Une parentalité blessée

Une vulgate de la psychanalyse s’est installée pour longtemps dans nos moeurs. Il nous faudra bien apprendre à en tirer le meilleur, et à en moquer les excès. Plus compliqué parfois, il y a l’excès du meilleur. Parce que tout adulte a été enfant avant que d’être adulte, et porte en lui son indéfectible enfance, il est usuel désormais de penser que nos prédilections et nos travers viennent de notre enfance. Que les moindres mots et gestes de nos parents nous déterminent pour la vie.

De cette croyance générale, on tire un peu rapidement une culpabilité assez facile à manipuler. Les parents sont fautifs. On peut toujours les prendre en défaut ; pas assez d’amour ou pas assez de discipline, pas assez de confiance ou pas assez de soin, pas assez de proximité ou pas assez de respect. En plus il arrive souvent que le reproche soit justifié : mais le reproche toujours discutable n’a de sens que sur le mode du vis à vis éthique, et non sur le ton de postulat d’un savoir qui clôt toute discussion. Tout reproche cesserait si l’on écoutait justement un peu plus ce que la psychanalyse nous enseigne.

* **Série d'exercices**
1. Recopiez le passage de l'extrait sur la parentalité allant de « Une parentalité blessée » jusqu'à « pour la vie. ».
2. Dans l'extrait sur la parentalité, d'où est-il désormais usuel de penser que viennent nos prédilections et nos travers ?

[Entrées de la collection]

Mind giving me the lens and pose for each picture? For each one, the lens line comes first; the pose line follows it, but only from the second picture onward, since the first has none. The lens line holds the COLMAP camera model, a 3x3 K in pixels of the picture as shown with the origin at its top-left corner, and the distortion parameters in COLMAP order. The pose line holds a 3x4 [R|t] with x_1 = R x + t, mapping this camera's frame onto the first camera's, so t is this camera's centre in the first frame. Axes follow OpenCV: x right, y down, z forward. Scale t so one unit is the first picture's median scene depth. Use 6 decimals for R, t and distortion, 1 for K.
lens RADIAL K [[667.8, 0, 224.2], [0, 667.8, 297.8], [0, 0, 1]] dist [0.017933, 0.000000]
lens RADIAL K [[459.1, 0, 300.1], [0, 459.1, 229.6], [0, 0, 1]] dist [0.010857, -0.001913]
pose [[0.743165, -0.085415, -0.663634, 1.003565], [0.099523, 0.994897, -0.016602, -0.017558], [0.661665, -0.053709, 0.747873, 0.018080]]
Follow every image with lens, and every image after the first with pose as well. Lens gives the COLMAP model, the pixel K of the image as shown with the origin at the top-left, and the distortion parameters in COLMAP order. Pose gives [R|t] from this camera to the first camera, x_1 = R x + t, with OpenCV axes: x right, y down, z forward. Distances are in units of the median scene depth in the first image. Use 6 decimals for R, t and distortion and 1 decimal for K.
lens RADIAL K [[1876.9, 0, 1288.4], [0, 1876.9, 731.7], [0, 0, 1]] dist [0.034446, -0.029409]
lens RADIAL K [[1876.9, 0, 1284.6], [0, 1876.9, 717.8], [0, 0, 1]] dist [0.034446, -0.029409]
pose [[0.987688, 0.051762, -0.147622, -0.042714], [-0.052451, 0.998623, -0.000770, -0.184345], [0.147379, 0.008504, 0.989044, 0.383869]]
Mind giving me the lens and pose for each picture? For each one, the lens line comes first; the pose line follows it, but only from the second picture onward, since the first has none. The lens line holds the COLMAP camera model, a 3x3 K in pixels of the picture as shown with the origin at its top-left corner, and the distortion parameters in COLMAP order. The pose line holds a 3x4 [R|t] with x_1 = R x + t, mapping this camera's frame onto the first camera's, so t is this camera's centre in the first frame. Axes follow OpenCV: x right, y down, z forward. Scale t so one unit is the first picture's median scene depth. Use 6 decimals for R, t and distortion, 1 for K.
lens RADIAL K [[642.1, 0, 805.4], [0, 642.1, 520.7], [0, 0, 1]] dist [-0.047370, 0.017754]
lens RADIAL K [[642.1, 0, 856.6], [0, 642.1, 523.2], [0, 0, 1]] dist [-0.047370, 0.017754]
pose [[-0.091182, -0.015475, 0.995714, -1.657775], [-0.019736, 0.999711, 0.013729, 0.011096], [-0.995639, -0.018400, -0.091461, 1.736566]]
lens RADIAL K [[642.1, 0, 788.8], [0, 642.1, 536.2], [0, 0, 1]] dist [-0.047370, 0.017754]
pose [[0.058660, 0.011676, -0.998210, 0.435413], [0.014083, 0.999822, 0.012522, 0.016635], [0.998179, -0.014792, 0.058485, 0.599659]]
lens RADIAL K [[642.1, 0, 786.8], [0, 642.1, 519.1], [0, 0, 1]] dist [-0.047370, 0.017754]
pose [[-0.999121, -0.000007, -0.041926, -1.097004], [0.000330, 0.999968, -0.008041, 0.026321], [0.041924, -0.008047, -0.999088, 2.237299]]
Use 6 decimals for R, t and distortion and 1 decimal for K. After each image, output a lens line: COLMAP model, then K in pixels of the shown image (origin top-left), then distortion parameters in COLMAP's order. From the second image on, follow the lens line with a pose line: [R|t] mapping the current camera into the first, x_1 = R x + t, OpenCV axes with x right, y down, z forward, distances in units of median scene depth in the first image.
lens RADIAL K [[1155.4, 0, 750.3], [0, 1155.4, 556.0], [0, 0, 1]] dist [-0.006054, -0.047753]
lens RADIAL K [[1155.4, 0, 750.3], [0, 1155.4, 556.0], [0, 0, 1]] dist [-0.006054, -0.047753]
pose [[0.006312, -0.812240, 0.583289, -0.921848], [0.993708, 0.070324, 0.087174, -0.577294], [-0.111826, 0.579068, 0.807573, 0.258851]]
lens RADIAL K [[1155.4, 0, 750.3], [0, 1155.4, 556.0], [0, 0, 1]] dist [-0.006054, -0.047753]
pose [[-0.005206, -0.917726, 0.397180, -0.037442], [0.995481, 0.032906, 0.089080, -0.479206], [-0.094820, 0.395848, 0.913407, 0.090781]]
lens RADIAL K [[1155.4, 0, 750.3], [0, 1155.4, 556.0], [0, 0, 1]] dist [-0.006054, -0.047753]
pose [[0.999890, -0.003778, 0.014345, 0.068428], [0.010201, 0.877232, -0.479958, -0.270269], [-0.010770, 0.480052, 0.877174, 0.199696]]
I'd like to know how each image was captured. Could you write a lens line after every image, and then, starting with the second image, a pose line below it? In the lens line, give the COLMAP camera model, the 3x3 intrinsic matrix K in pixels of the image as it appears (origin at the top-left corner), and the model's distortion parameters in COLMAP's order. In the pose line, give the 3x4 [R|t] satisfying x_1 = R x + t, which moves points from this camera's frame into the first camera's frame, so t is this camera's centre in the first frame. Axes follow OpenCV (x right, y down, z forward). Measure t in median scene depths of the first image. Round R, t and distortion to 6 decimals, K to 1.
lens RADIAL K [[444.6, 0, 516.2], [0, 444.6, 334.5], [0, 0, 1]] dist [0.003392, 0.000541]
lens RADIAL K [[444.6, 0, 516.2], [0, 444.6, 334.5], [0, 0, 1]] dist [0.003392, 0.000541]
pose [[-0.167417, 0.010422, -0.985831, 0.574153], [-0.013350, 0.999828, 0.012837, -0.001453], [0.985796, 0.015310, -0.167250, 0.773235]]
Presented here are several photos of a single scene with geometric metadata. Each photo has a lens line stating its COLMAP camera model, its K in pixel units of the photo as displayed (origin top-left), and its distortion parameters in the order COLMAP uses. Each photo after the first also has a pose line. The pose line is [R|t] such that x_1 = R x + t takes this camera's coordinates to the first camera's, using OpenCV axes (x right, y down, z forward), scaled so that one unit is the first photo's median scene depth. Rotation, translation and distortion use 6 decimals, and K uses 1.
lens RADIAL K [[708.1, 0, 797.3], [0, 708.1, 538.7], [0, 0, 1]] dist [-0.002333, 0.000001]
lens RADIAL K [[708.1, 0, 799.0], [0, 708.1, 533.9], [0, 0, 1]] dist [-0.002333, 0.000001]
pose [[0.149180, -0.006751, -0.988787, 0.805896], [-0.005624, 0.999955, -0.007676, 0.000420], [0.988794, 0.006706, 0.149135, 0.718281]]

* **Réponses par exercice**
1.
Une parentalité blessée

Une vulgate de la psychanalyse s’est installée pour longtemps dans nos moeurs. Il nous faudra bien apprendre à en tirer le meilleur, et à en moquer les excès. Plus compliqué parfois, il y a l’excès du meilleur. Parce que tout adulte a été enfant avant que d’être adulte, et porte en lui son indéfectible enfance, il est usuel désormais de penser que nos prédilections et nos travers viennent de notre enfance. Que les moindres mots et gestes de nos parents nous déterminent pour la vie.

2. De notre enfance.